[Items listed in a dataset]
◆ ◆ ◆ ◆
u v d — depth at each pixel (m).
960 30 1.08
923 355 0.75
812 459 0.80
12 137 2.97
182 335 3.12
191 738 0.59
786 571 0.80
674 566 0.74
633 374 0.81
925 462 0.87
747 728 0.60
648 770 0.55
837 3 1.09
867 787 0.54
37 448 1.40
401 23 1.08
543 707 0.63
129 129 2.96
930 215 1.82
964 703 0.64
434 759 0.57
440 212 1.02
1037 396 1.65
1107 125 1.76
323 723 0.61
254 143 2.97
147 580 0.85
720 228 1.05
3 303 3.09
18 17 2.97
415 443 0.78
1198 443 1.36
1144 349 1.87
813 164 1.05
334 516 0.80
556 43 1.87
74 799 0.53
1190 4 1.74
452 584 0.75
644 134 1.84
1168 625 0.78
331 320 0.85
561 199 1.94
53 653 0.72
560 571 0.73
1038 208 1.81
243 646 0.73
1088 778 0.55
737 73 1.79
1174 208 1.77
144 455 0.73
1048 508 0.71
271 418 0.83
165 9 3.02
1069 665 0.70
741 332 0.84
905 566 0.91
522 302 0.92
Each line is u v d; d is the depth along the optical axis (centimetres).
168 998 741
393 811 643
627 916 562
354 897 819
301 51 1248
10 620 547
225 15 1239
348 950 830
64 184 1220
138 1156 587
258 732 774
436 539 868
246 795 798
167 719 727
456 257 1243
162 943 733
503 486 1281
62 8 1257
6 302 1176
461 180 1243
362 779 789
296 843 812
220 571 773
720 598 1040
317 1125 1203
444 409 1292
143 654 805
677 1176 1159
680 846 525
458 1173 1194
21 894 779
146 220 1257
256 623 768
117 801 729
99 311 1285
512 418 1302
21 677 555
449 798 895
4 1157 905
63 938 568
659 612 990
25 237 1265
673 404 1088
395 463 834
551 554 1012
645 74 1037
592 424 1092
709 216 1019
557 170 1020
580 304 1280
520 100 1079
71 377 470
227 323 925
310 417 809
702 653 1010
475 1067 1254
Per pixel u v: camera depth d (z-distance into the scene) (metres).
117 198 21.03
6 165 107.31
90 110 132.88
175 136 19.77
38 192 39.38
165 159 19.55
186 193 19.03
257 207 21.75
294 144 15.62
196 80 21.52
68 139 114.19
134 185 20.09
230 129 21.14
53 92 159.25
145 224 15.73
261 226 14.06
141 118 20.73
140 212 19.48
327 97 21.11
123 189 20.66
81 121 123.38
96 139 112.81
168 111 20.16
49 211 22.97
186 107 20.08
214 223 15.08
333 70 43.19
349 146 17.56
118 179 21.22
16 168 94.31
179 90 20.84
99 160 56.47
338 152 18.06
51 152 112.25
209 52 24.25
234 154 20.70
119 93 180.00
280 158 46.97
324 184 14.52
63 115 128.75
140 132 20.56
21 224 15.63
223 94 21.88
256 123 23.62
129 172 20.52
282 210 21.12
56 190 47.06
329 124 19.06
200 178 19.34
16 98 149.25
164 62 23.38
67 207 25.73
◆ ◆ ◆ ◆
[What the task requires] For each line above that contains the word "pixel", make a copy.

[Response to this task]
u v d — depth at each pixel (m).
Per pixel u v: camera depth d (z-distance into the scene) (metres).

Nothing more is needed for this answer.